What stands out: Deep system integration – Siri capture, location-based alerts, smart suggestions – and shared lists that work well for couples. It costs nothing.
Limitations: Apple-only. There’s no version for Android or Windows, which makes it a non-starter for mixed-device households or teams.
Pricing: Free on Apple devices.
Best for: All-Apple users and households who want a solid, free, built-in option.
How to choose the right to-do list app for you
Cut through the list with a few honest questions:
- Do you and your family use different kinds of devices? Skip the Apple-only apps (Things 3, Apple Reminders). Choose a cross-platform app like Any.do, Todoist, or TickTick.
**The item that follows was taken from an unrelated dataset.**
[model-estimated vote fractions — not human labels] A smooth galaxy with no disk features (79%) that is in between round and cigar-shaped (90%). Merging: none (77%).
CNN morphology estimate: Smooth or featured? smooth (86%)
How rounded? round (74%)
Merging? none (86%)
- Do you need to share lists with a partner or household? Prioritize apps built around shared spaces – Any.do (especially its Family plan) is the most natural fit.
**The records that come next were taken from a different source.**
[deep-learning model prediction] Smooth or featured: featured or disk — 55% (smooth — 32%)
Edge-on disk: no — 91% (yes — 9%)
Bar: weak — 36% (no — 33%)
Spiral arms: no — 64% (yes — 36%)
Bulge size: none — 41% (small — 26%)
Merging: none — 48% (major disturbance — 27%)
- Is your “to-do list” really a set of team projects? Look at ClickUp or a dedicated project tool, not a personal task app.
- Do you want tasks and calendar in one place to plan realistically? Any.do and TickTick both merge the two well.
- Are you a minimalist who just wants a fast, clean list? Todoist for cross-platform, Things 3 if you’re all-Apple.
- Want to spend nothing? Microsoft To Do, Google Tasks, and Apple Reminders are all genuinely usable for free.
The best app is the one you’ll still be using in three months. Most of these offer a free plan or trial – pick two that fit your answers above, use each for a week, and keep the one that disappears into your routine.
Frequently asked questions
What is the best to-do list app overall in 2026?
For most individuals and families, Any.do is the best all-rounder – it balances fast task capture, daily planning, calendar integration, and shared lists in one clean app. The “best” app, though, depends on your devices, whether you share lists, and your budget.
What is the best free to-do list app?
Microsoft To Do, Google Tasks, and Apple Reminders are all fully free and genuinely capable. Any.do, Todoist, and TickTick also offer free plans that work well for personal task management, with paid upgrades for advanced features.
What’s the best to-do list app for families?
Any.do is the strongest pick for households. Its shared spaces and dedicated Family plan (one flat price for up to four members) let everyone keep a private space while sharing calendars, projects, and grocery lists.
Do I really need a paid to-do list app?
Not necessarily. Free plans cover basic task management well. You typically upgrade for advanced recurring reminders, location-based alerts, deeper collaboration, or AI features. Try the free version first and upgrade only when you hit a limit that actually slows you down.
What’s the difference between a to-do list app and project management software?
A to-do list app is built for personal and light shared task management – quick, simple, low-overhead. Project management software (ClickUp, Asana, monday.com) adds dependencies, multiple views, reporting, and admin controls for teams. Using project software for personal tasks usually creates more friction than it removes.